- Text -
↓↓↓

Community Garden = Instrument of Empowerment

by Mark Lovett on October 11, 2011

As we get older, we too often adopt the perception that we’re also wiser, and thus in a better position to positively effect the future of this planet, but if you’ve paid even the slightest bit of attention to the news lately, those of us who have been around a while are, to a large degree, the ones who are screwing thing up.

So imagine my delight in meeting someone who “gets it” when it comes to respecting this planet, and is actively engaged in developing a sustainable future.  In this guest post by Jessica Baltmanas, Global Development and Social Justice Major @ UCSD, we learn about the power of community gardens, and their abilty to change the world.

The Community Garden as an Instrument of Empowerment

by Jessica Baltmanas

I believe that community gardens have the potential to change the world.  Before we see governments readily prioritize these instruments of empowerment in land use, we are already noticing the incredible changes that community gardens are bringing about in United States’ inner-cities.

A community garden can be defined as a small plot of land used for the cultivation of vegetables, flowers, herbs, and fruit by a group of people who decide to share the land collectively.  These plots are then planted, cultivated, and harvested by the plot owners for a certain amount of time.  Community gardens differ from commercial agricultural lands by their far smaller size and management by collective ownership.

Although this post focuses on the benefits of community gardens, I hold true that sustainable agricultural development on a larger scale is a powerful a tool that ought to be utilized more for economic development, especially in impoverished areas.

There are currently more than 6,000 community gardens in 38 U.S. cities (Kearney).  These gardens vary in crops harvested, location, and philosophy of operation, but one thing is clear: they are contributing positively to the communities by providing measurable benefits of food security, income (when the produce is able to be sold), community development, and crime prevention.

Community Garden - Four Measurable Benefits

Four Measurable Benefits of a Community Garden

The four generalized categories of benefits each contain subsections of benefits.  When looking under a microscope at the category of community development, one finds that it can be manifest in the mingling of ethnic and religious groups that may normally be segregated within their community.  The community garden thus serves as a site where diversity meets in the dirt by laboring, learning, reaping, or attending programs together.  Utilizing the community garden as a central meeting place for developing communities has great potential to make change by breaking stereotypes and building personal relationships.

↑↑↑

Records from a data collection

↓↓↓

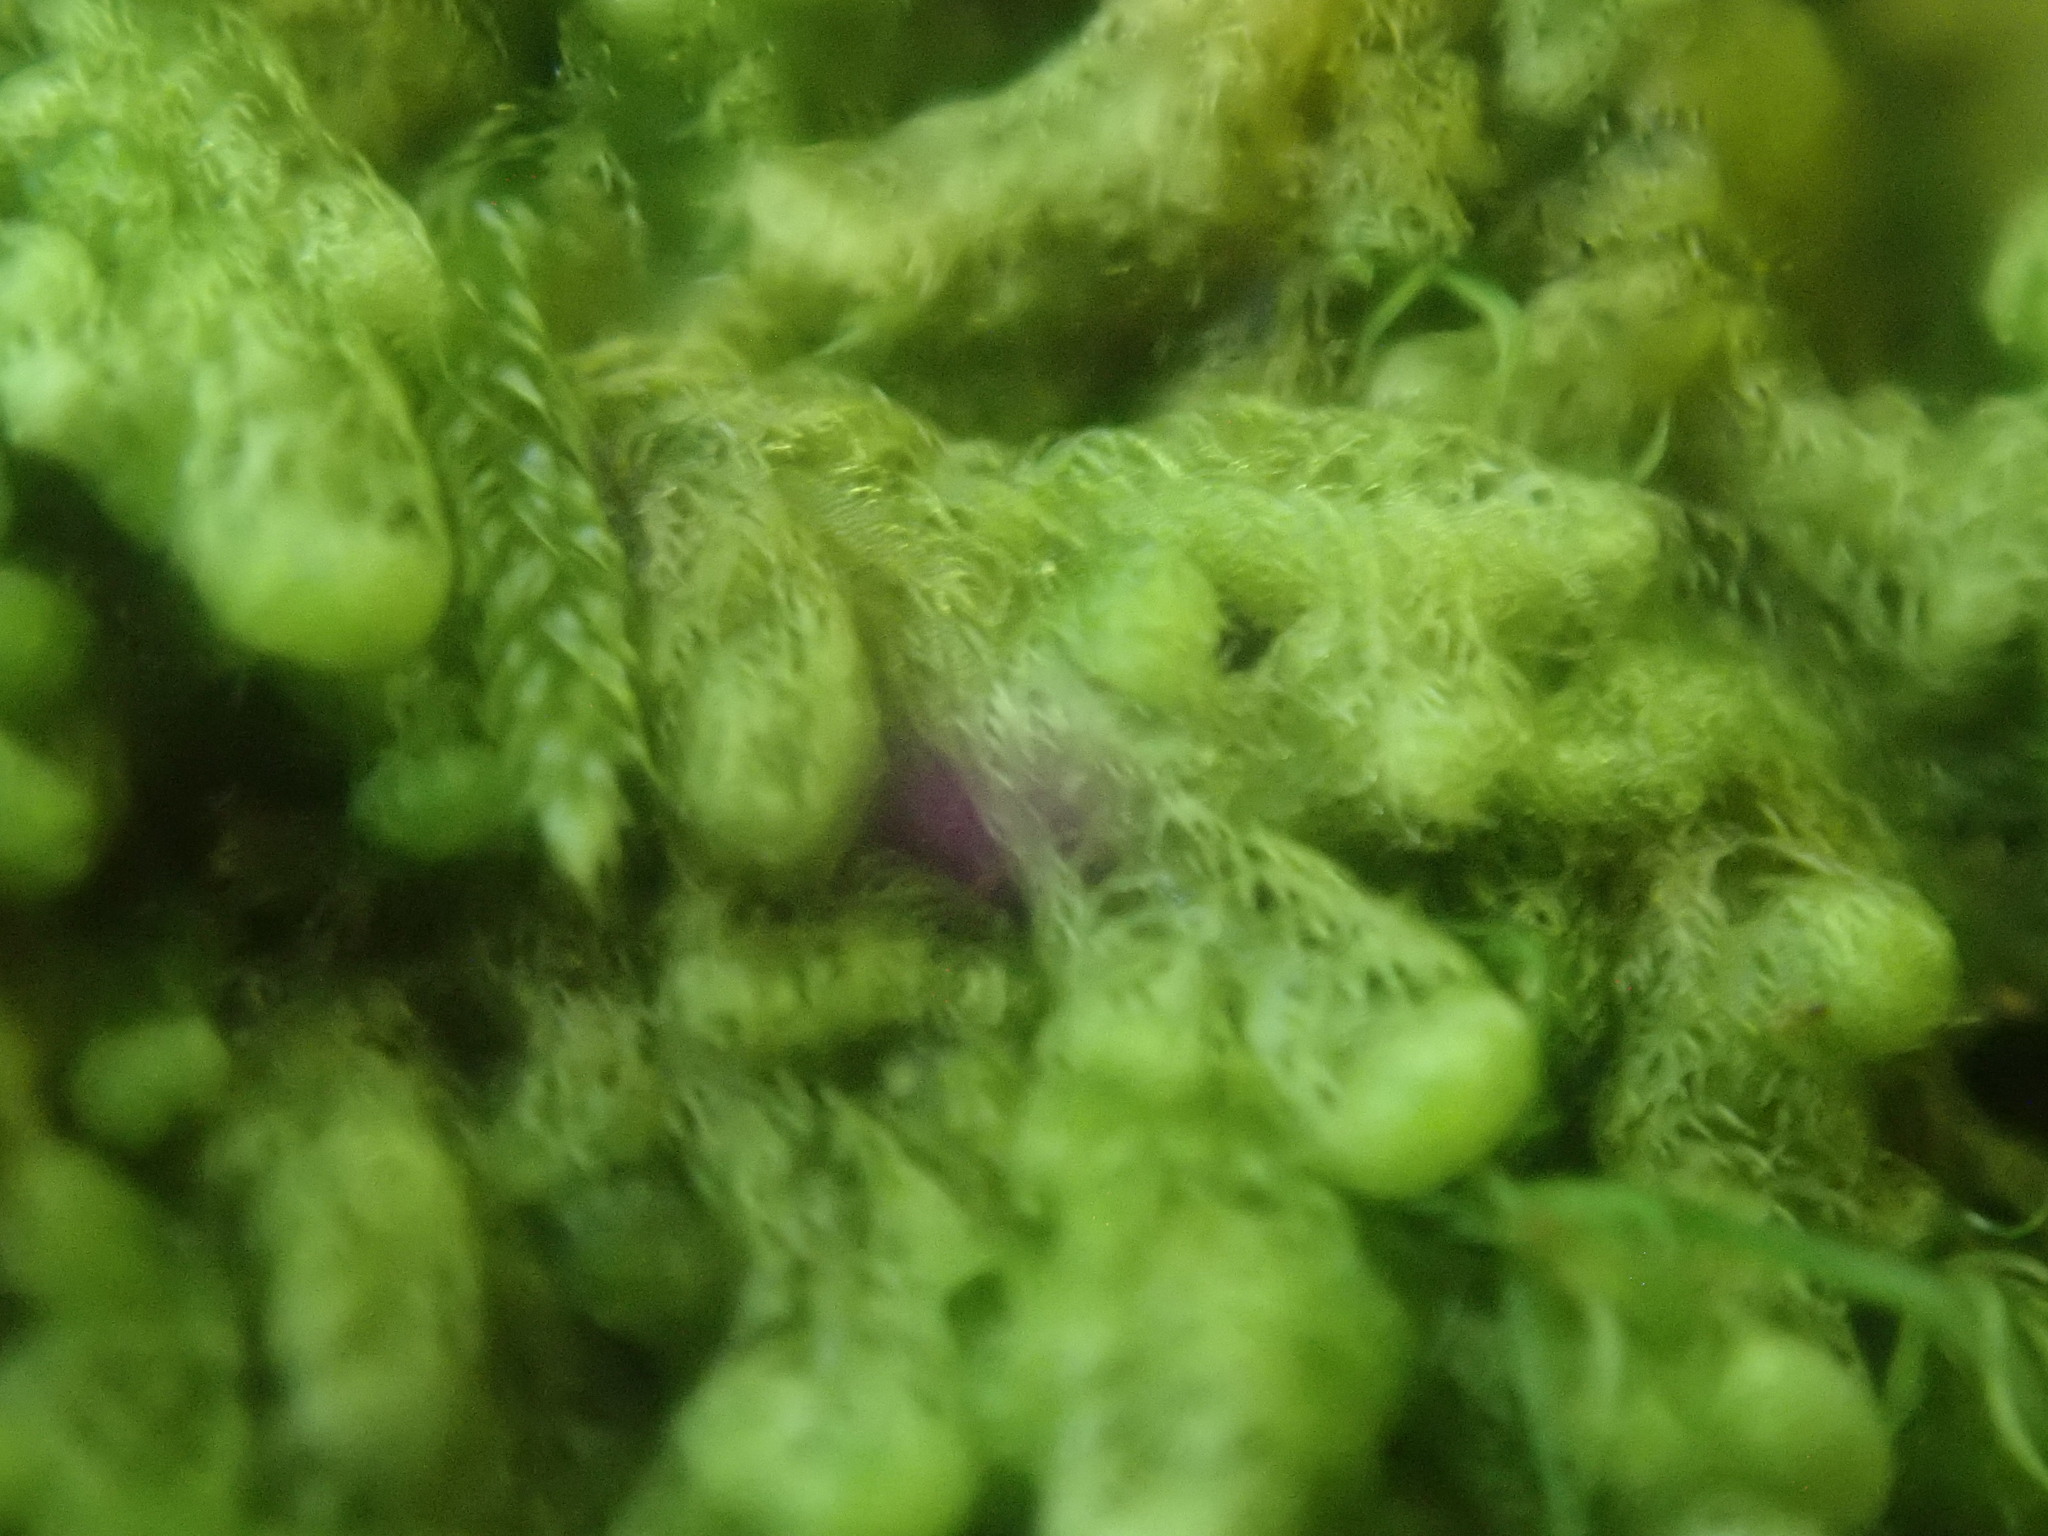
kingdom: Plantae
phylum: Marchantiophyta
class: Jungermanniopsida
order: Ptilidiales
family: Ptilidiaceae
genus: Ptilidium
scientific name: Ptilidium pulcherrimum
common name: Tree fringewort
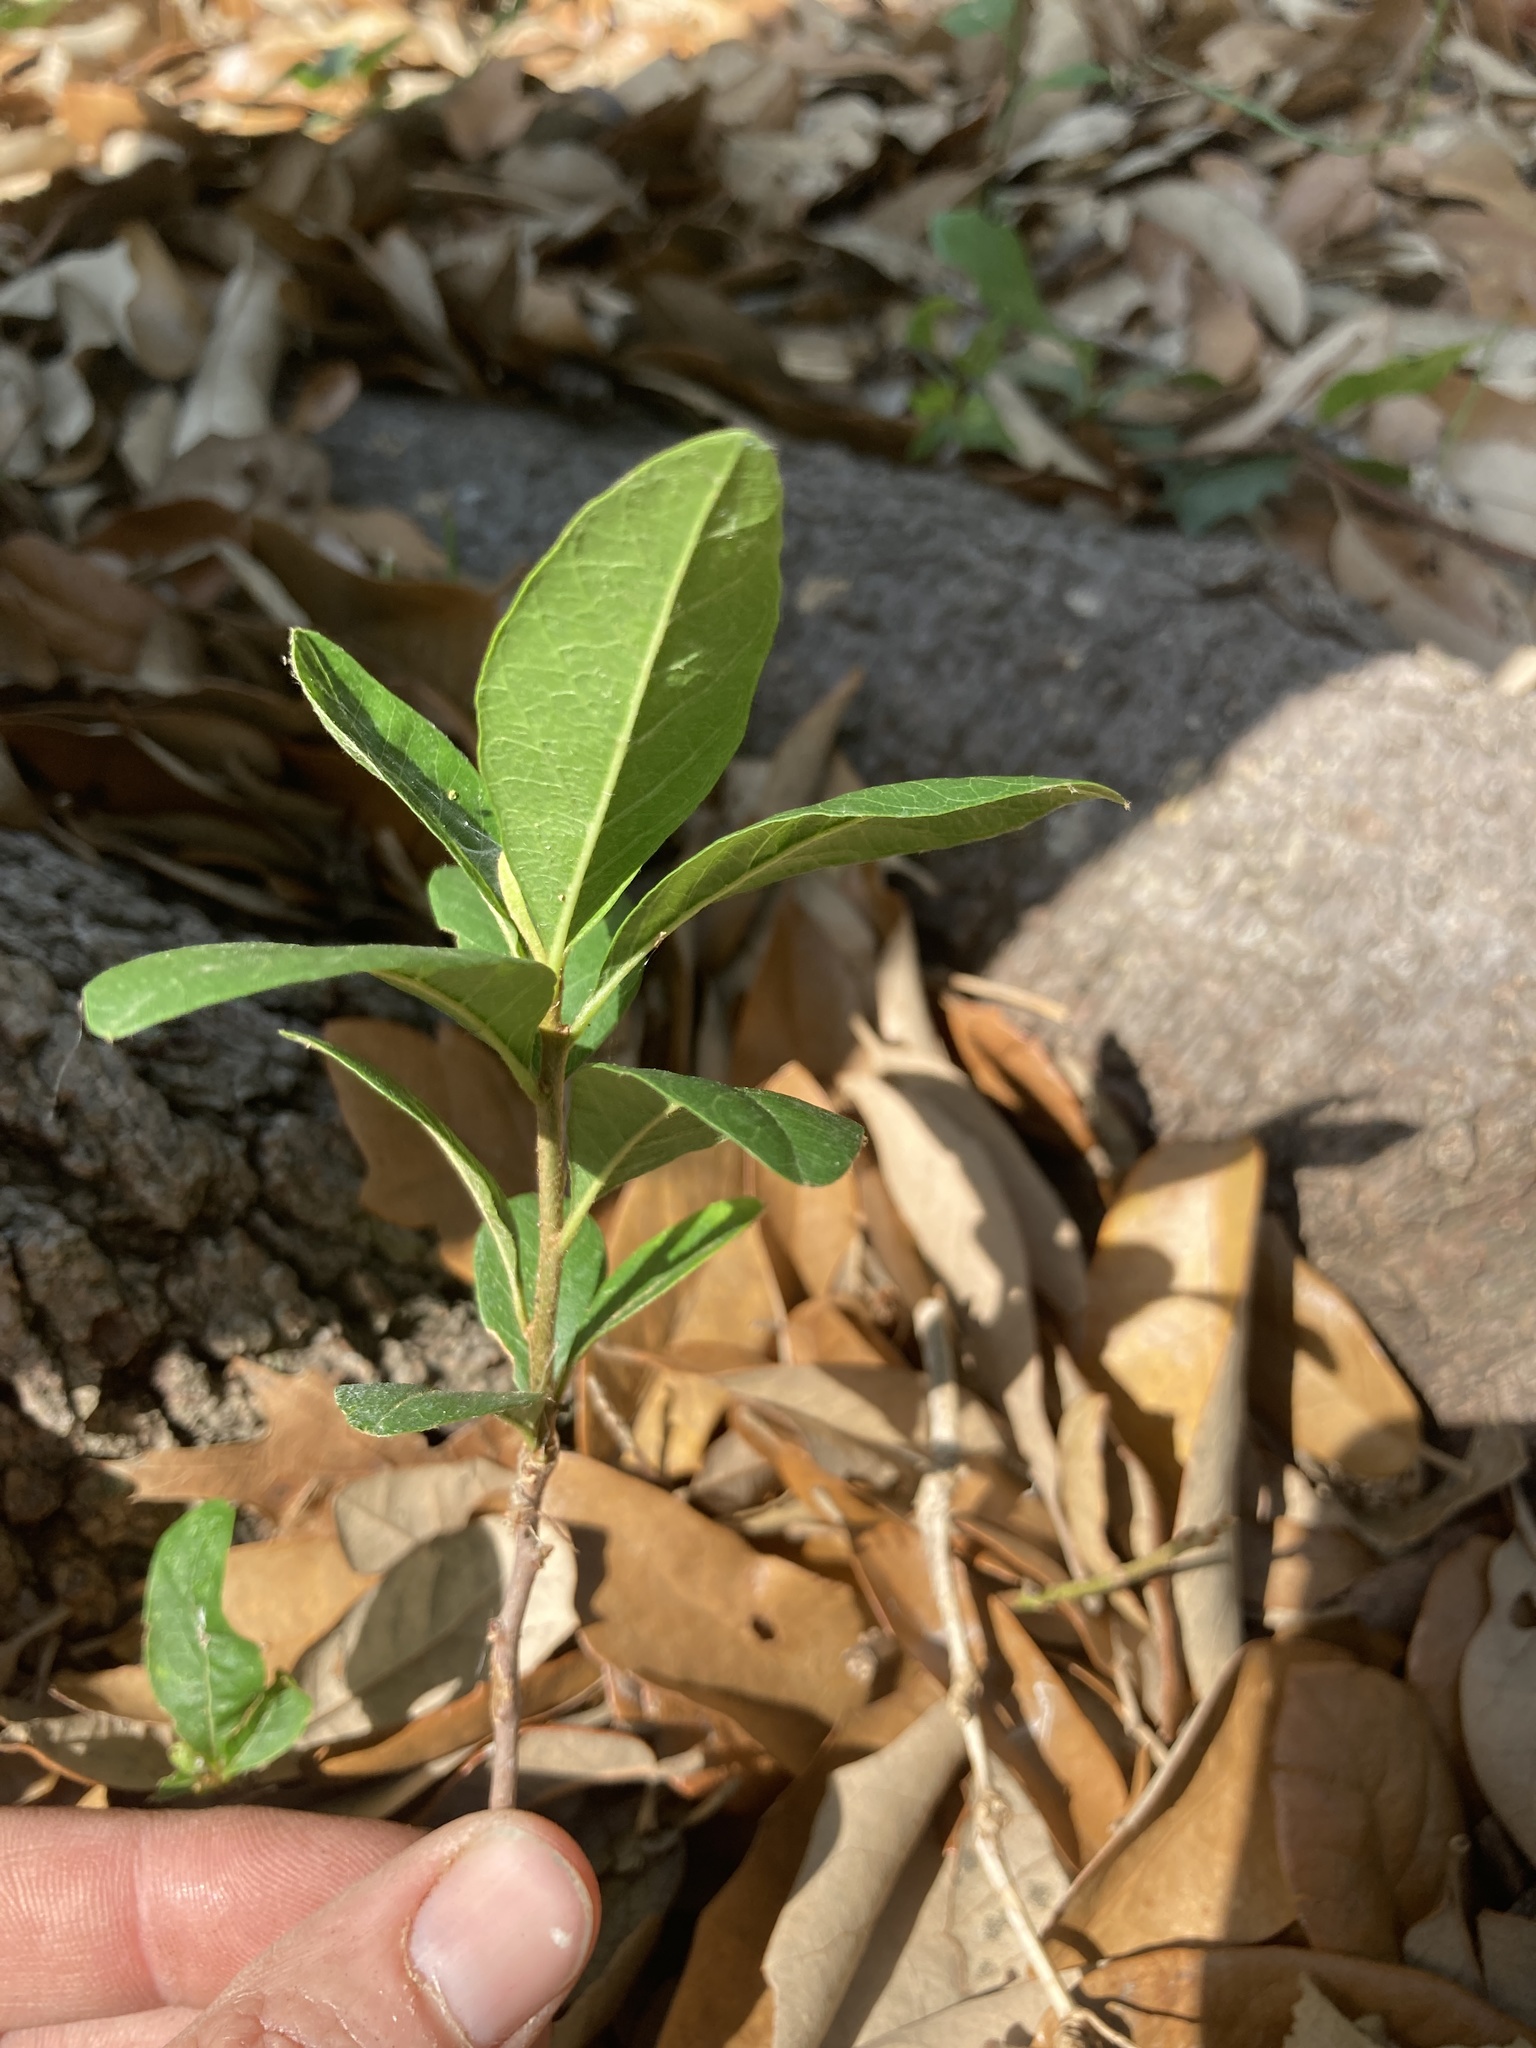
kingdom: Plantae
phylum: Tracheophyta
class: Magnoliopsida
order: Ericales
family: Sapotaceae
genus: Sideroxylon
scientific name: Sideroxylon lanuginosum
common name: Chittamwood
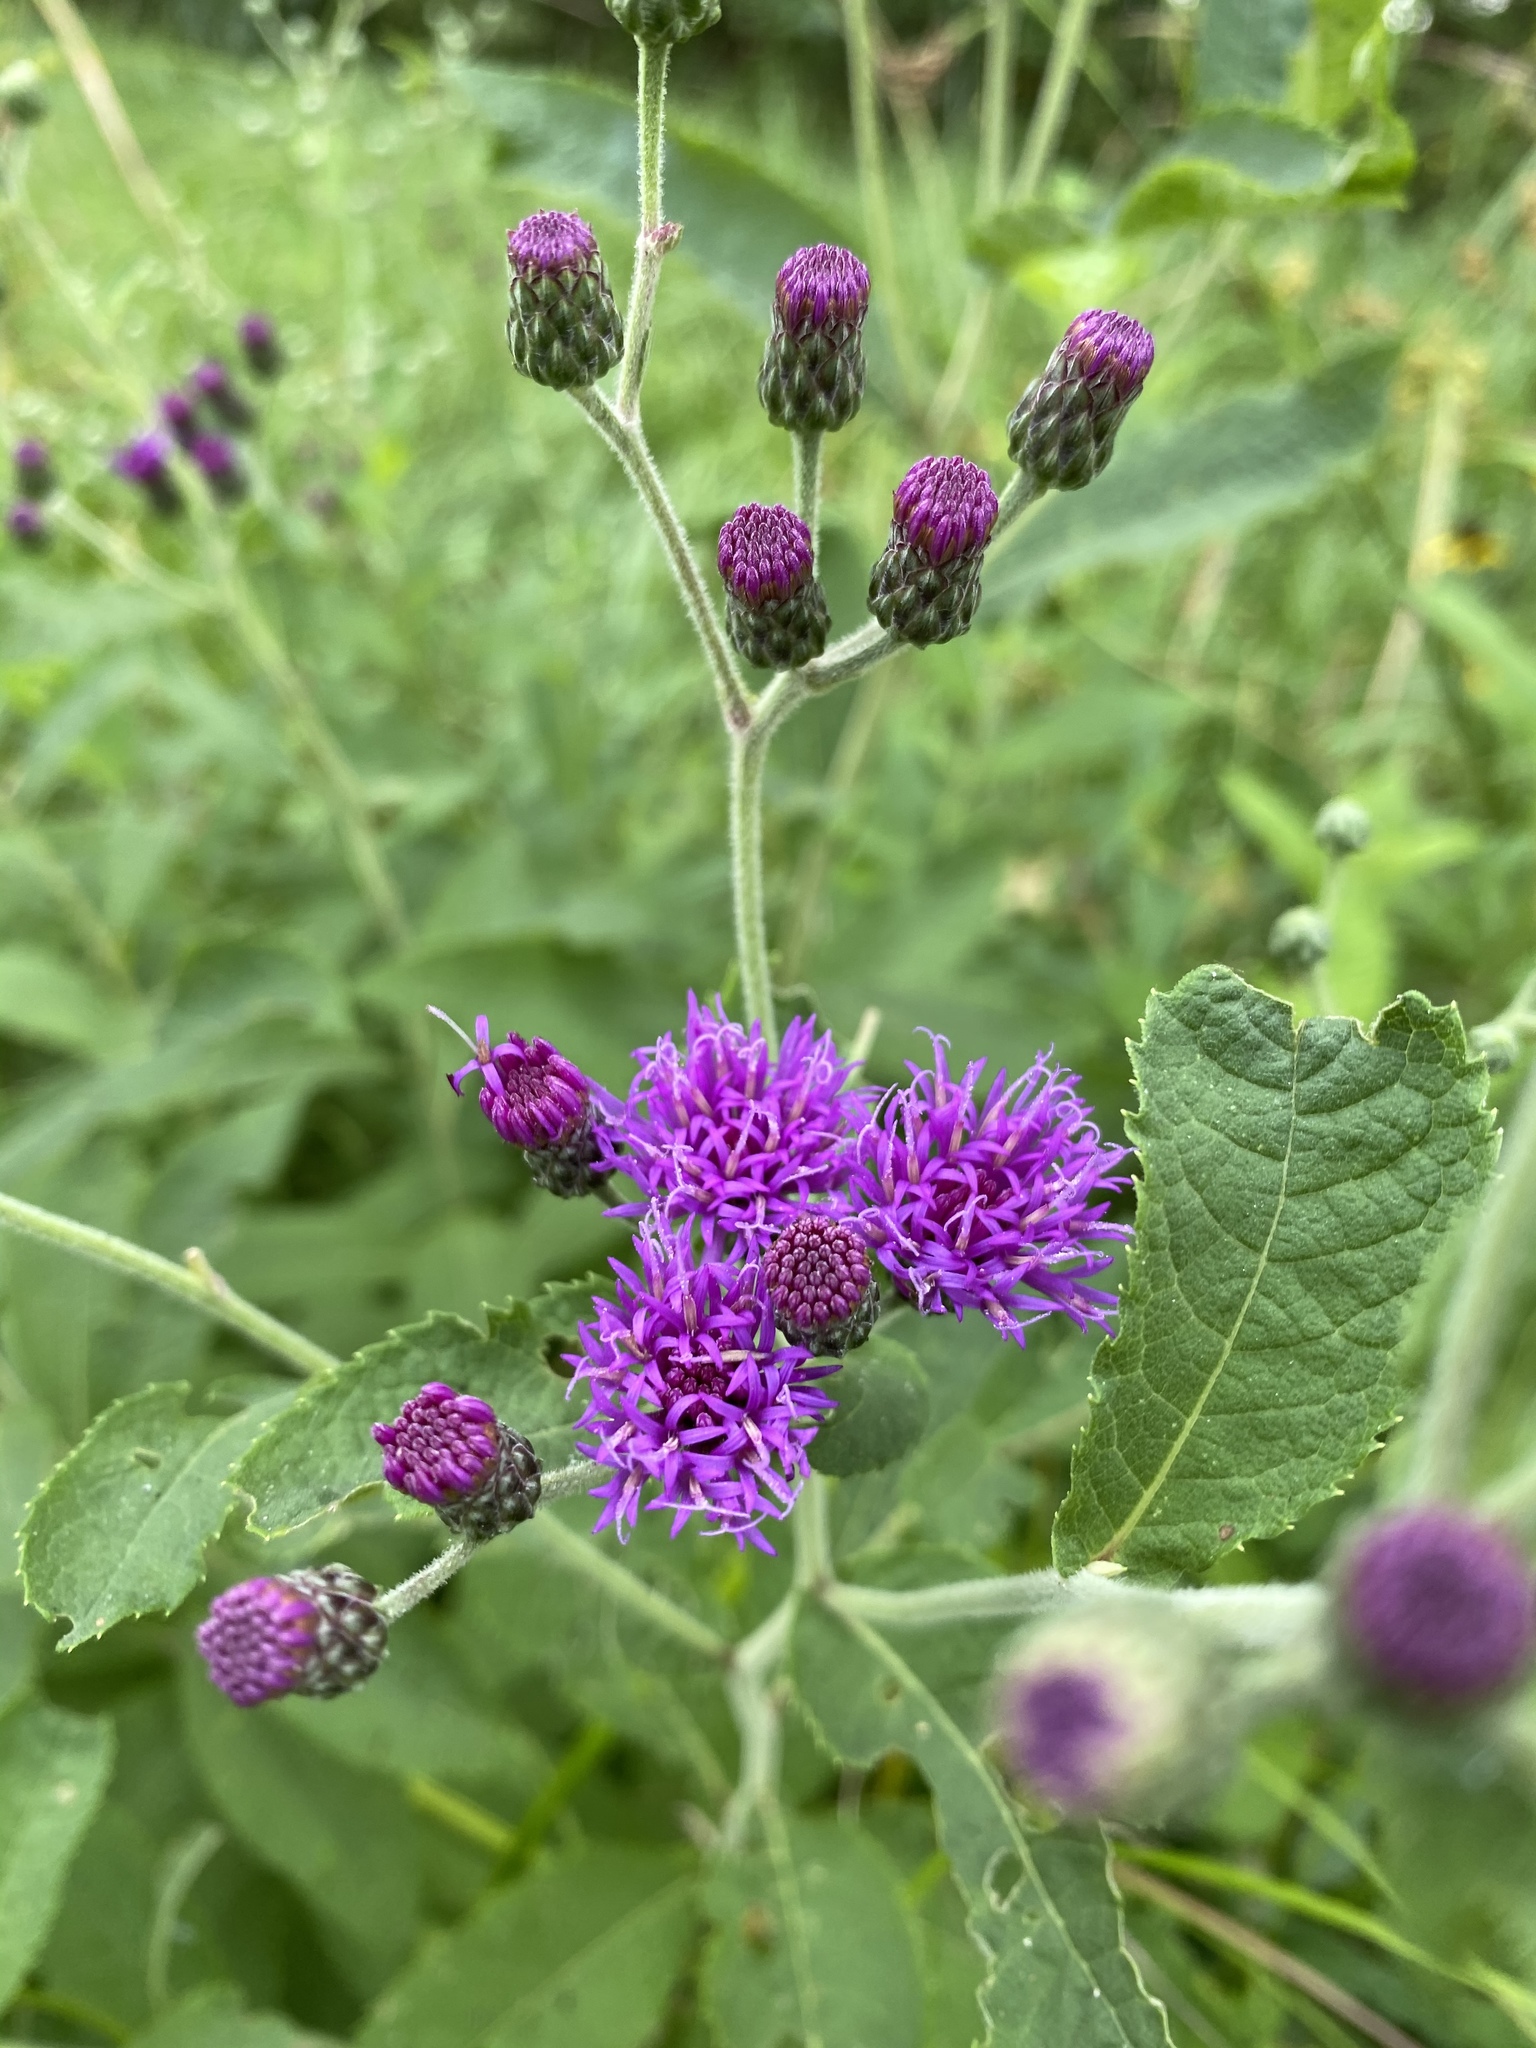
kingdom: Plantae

↑↑↑

- Problem requirements -
Summarize the text on community gardens in two sentences.

- Answer space -
In a guest post, Jessica Baltmanas argues that community gardens have the potential to change the world. These gardens are small plots of land that a group shares and cultivates collectively, and the more than 6,000 of them in 38 U.S. cities provide measurable benefits of food security, income, community development, and crime prevention.